Below are records; copy every line among them that contains the word "Thrace".

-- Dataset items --
□ □ □ □ □ □ □

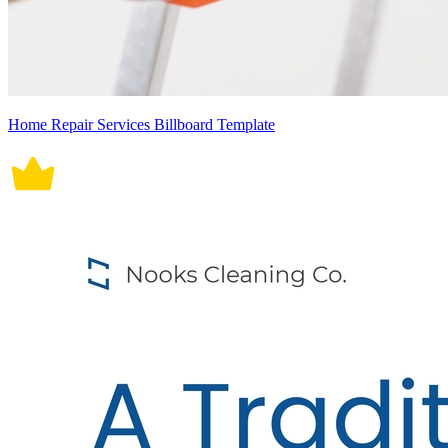
Home Repair Services Billboard Template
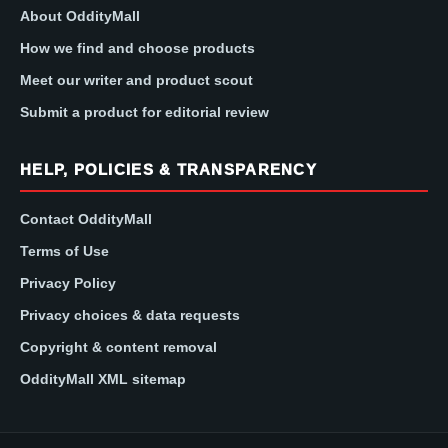
About OddityMall
How we find and choose products
Meet our writer and product scout
Submit a product for editorial review
HELP, POLICIES & TRANSPARENCY
Contact OddityMall
Terms of Use
Privacy Policy
Privacy choices & data requests
Copyright & content removal
OddityMall XML sitemap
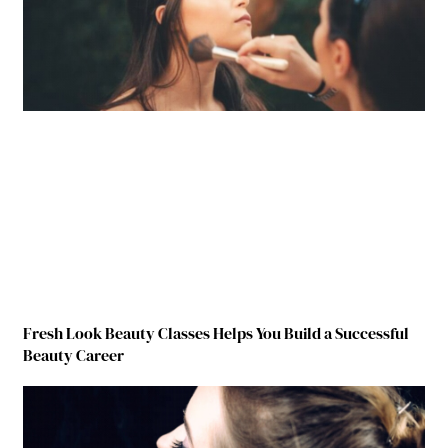
Fresh Look Beauty Classes Helps You Build a Successful
Beauty Career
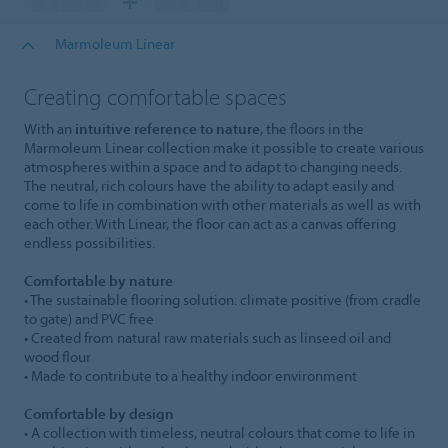
Marmoleum Linear
Creating comfortable spaces
With an
intuitive reference to nature
, the floors in the
Marmoleum Linear collection make it possible to create various
atmospheres within a space and to adapt to changing needs.
The neutral, rich colours have the ability to adapt easily and
come to life in combination with other materials as well as with
each other. With Linear, the floor can act as a canvas offering
endless possibilities.
Comfortable by nature
• The sustainable flooring solution: climate positive (from cradle
to gate) and PVC free
• Created from natural raw materials such as linseed oil and
wood flour
• Made to contribute to a healthy indoor environment
Comfortable by design
• A collection with timeless, neutral colours that come to life in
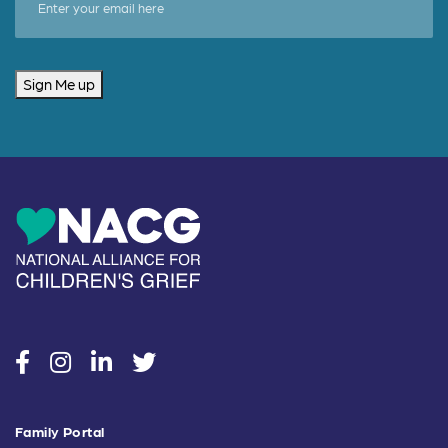
Sign Me up
social
social
social
social
Family Portal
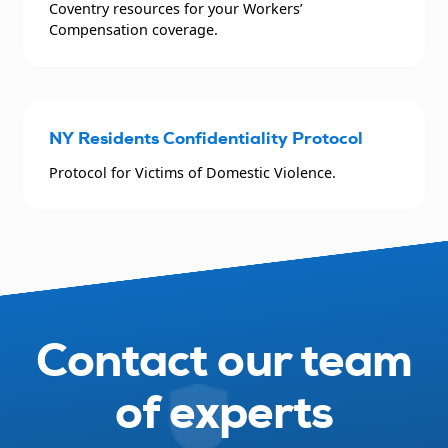
Coventry resources for your Workers’
Compensation coverage.
NY Residents Confidentiality Protocol
Protocol for Victims of Domestic Violence.
Contact our team
of experts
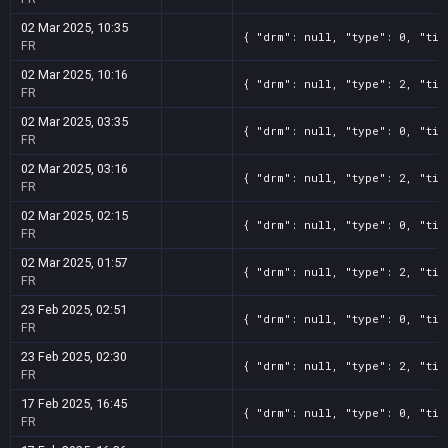
02 Mar 2025, 10:35
{ "drm": null, "type": 0, "tit
FR
02 Mar 2025, 10:16
{ "drm": null, "type": 2, "tit
FR
02 Mar 2025, 03:35
{ "drm": null, "type": 0, "tit
FR
02 Mar 2025, 03:16
{ "drm": null, "type": 2, "tit
FR
02 Mar 2025, 02:15
{ "drm": null, "type": 0, "tit
FR
02 Mar 2025, 01:57
{ "drm": null, "type": 2, "tit
FR
23 Feb 2025, 02:51
{ "drm": null, "type": 0, "tit
FR
23 Feb 2025, 02:30
{ "drm": null, "type": 2, "tit
FR
17 Feb 2025, 16:45
{ "drm": null, "type": 0, "tit
FR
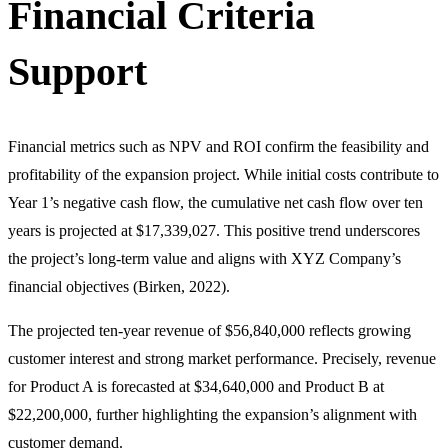
Financial Criteria
Support
Financial metrics such as NPV and ROI confirm the feasibility and
profitability of the expansion project. While initial costs contribute to
Year 1’s negative cash flow, the cumulative net cash flow over ten
years is projected at $17,339,027. This positive trend underscores
the project’s long-term value and aligns with XYZ Company’s
financial objectives (Birken, 2022).
The projected ten-year revenue of $56,840,000 reflects growing
customer interest and strong market performance. Precisely, revenue
for Product A is forecasted at $34,640,000 and Product B at
$22,200,000, further highlighting the expansion’s alignment with
customer demand.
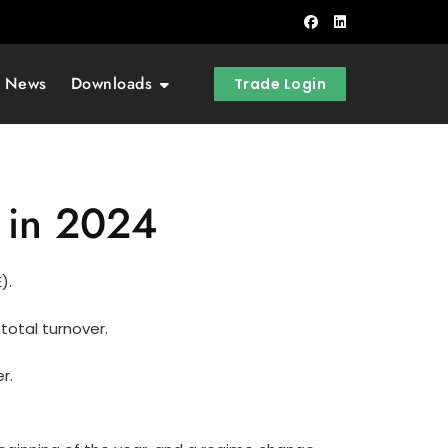
t News
Downloads
Trade Login
 in 2024
).
total turnover.
r.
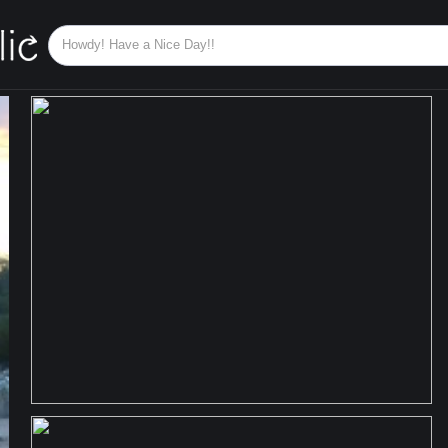
KOREA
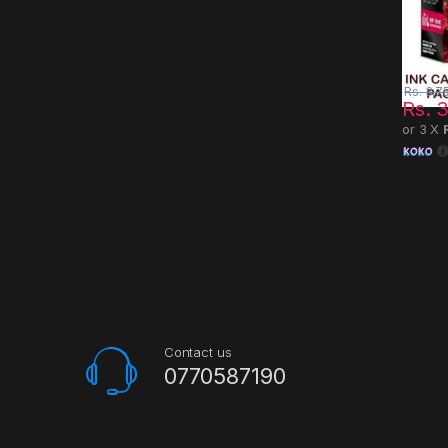
Rs.
3,7
Rs.
3
or 3 X
Contact us
0770587190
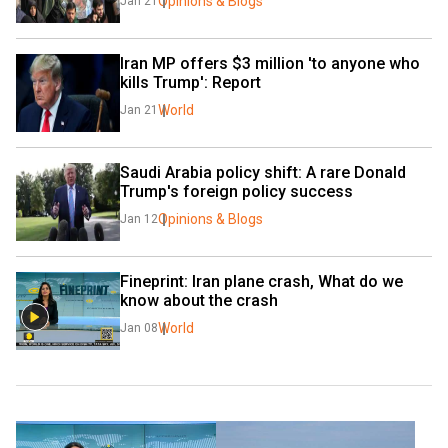
Opinions & Blogs
Jan 21
Iran MP offers $3 million 'to anyone who 
kills Trump': Report
World
Jan 21
Saudi Arabia policy shift: A rare Donald 
Trump's foreign policy success
Opinions & Blogs
Jan 12
Fineprint: Iran plane crash, What do we 
know about the crash
World
Jan 08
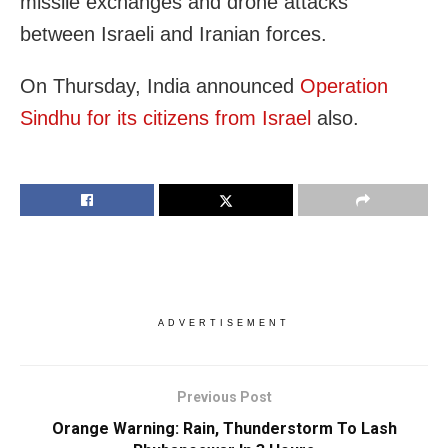
missile exchanges and drone attacks
between Israeli and Iranian forces.
On Thursday, India announced
Operation
Sindhu for its citizens from Israel
also.
ADVERTISEMENT
Previous Post
Orange Warning: Rain, Thunderstorm To Lash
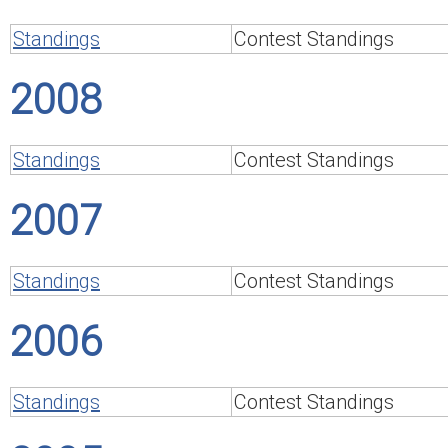
Standings
Contest Standings
2008
Standings
Contest Standings
2007
Standings
Contest Standings
2006
Standings
Contest Standings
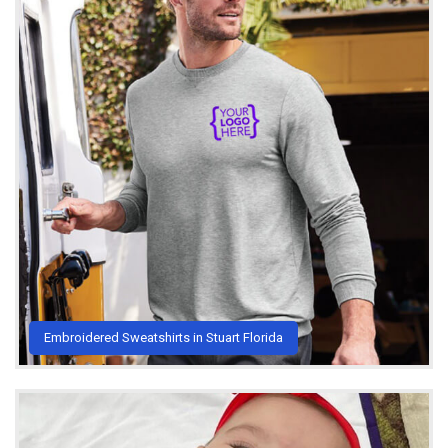
Embroidered Sweatshirts in Stuart Florida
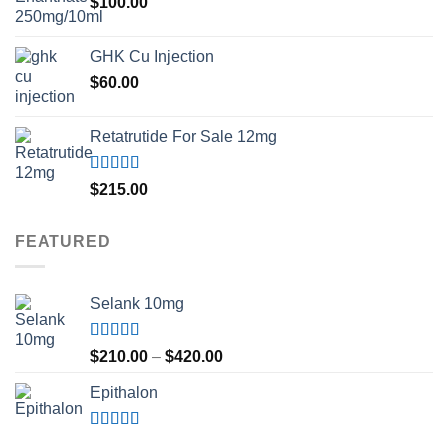
$
100.00
GHK Cu Injection
$
60.00
Retatrutide For Sale 12mg
Rated
4.50
$
215.00
out of 5
FEATURED
Selank 10mg
Rated
4.83
Price
$
210.00
–
$
420.00
out of 5
range:
Epithalon
$210.00
through
$420.00
Rated
4.80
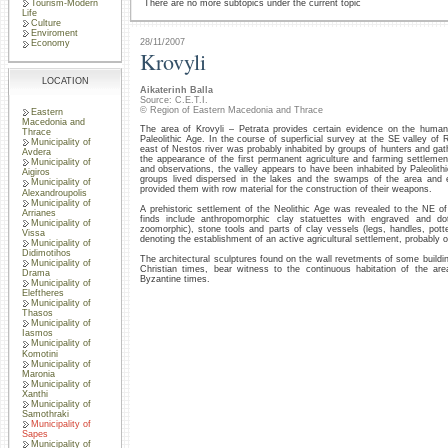
Tourism-Modern
There are no more subtopics under the current topic
Life
Culture
Enviroment
28/11/2007
Economy
Krovyli
LOCATION
Aikaterinh Balla
Source: C.E.T.I.
© Region of Eastern Macedonia and Thrace
Eastern
Macedonia and
The area of Krovyli – Petrata provides certain evidence on the huma
Thrace
Paleolithic Age. In the course of superficial survey at the SE valley of 
Municipality of
east of Nestos river was probably inhabited by groups of hunters and gath
Avdera
the appearance of the first permanent agriculture and farming settlemen
Municipality of
and observations, the valley appears to have been inhabited by Paleolith
Aigiros
groups lived dispersed in the lakes and the swamps of the area and ex
Municipality of
provided them with row material for the construction of their weapons.
Alexandroupolis
Municipality of
A prehistoric settlement of the Neolithic Age was revealed to the NE of 
Arrianes
finds include anthropomorphic clay statuettes with engraved and do
Municipality of
zoomorphic), stone tools and parts of clay vessels (legs, handles, pott
Vissa
denoting the establishment of an active agricultural settlement, probably o
Municipality of
Didimotihos
The architectural sculptures found on the wall revetments of some buildin
Municipality of
Christian times, bear witness to the continuous habitation of the are
Drama
Byzantine times.
Municipality of
Eleftheres
Municipality of
Thasos
Municipality of
Iasmos
Municipality of
Komotini
Municipality of
Maronia
Municipality of
Xanthi
Municipality of
Samothraki
Municipality of
Sapes
Municipality of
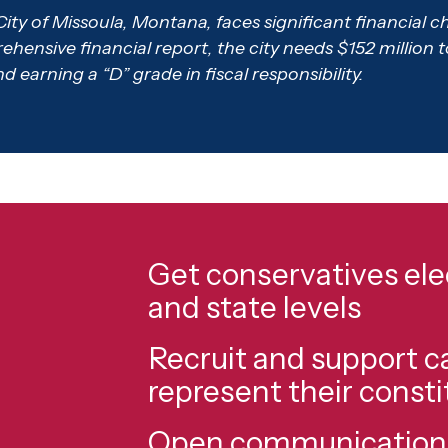
City of Missoula, Montana, faces significant financial 
ensive financial report, the city needs $152 million to set
earning a “D” grade in fiscal responsibility.
Get conservatives elec
and state levels
Recruit and support 
represent their const
Open communication l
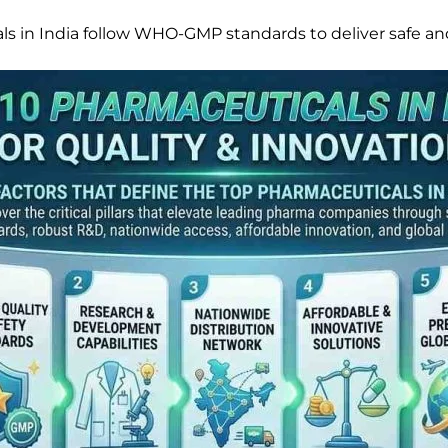
s in India follow WHO-GMP standards to deliver safe an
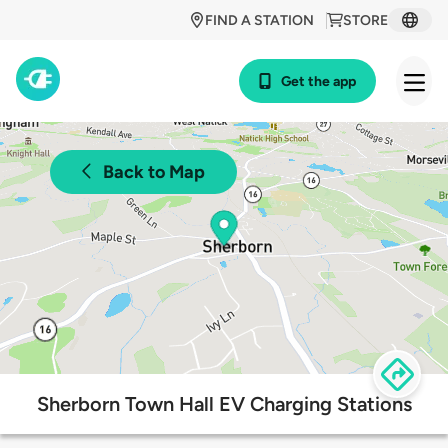
FIND A STATION
STORE
Get the app
Back to Map
Sherborn Town Hall EV Charging Stations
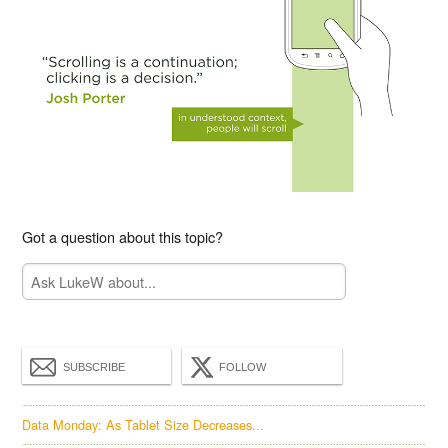
Got a question about this topic?
SUBSCRIBE
FOLLOW
Data Monday: As Tablet Size Decreases...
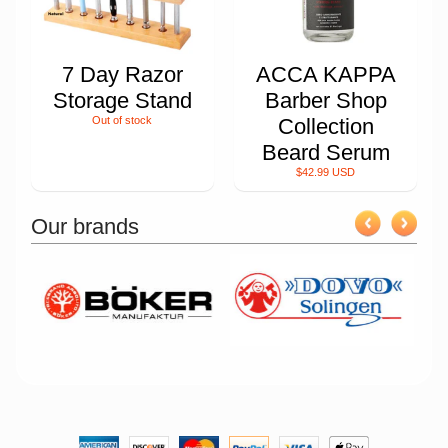
7 Day Razor
ACCA KAPPA
Storage Stand
Barber Shop
Out of stock
Collection
Beard Serum
$42.99 USD
Our brands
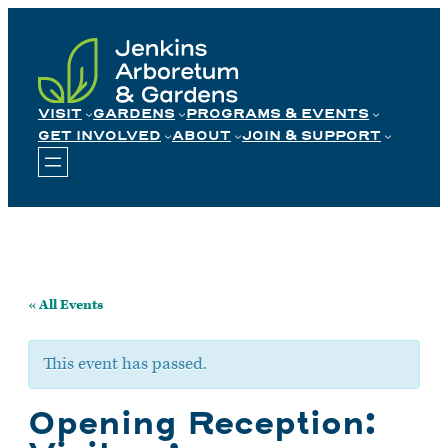
Skip
to
content
VISIT
GARDENS
PROGRAMS & EVENTS
GET INVOLVED
ABOUT
JOIN & SUPPORT
« All Events
This event has passed.
Opening Reception:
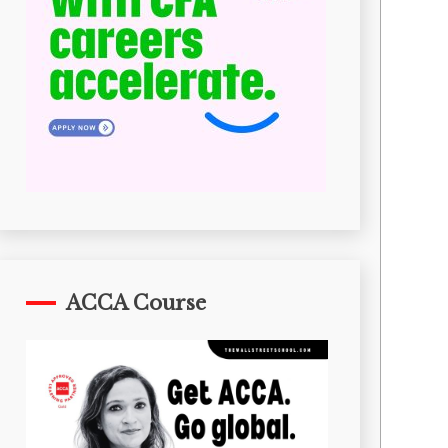
ACCA Course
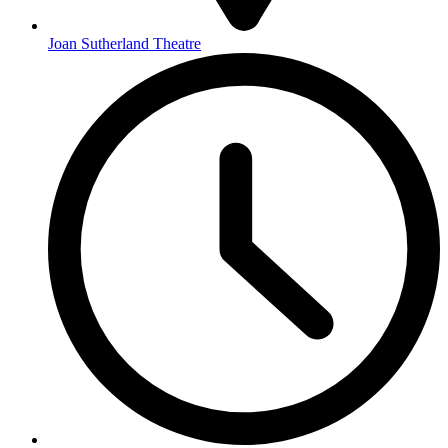
Joan Sutherland Theatre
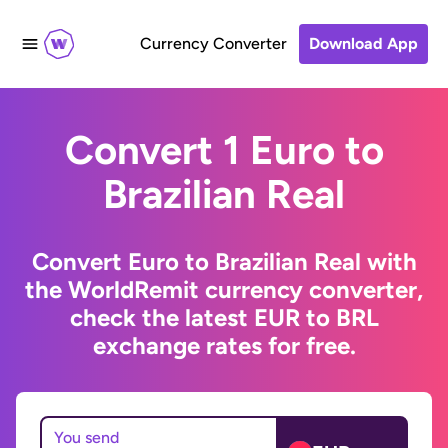
Currency Converter
Download App
Convert 1 Euro to
Brazilian Real
Convert Euro to Brazilian Real with
the WorldRemit currency converter,
check the latest EUR to BRL
exchange rates for free.
You send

□ □ □ □ □ □ □

-- Response box --
© Region of Eastern Macedonia and Thrace
Thrace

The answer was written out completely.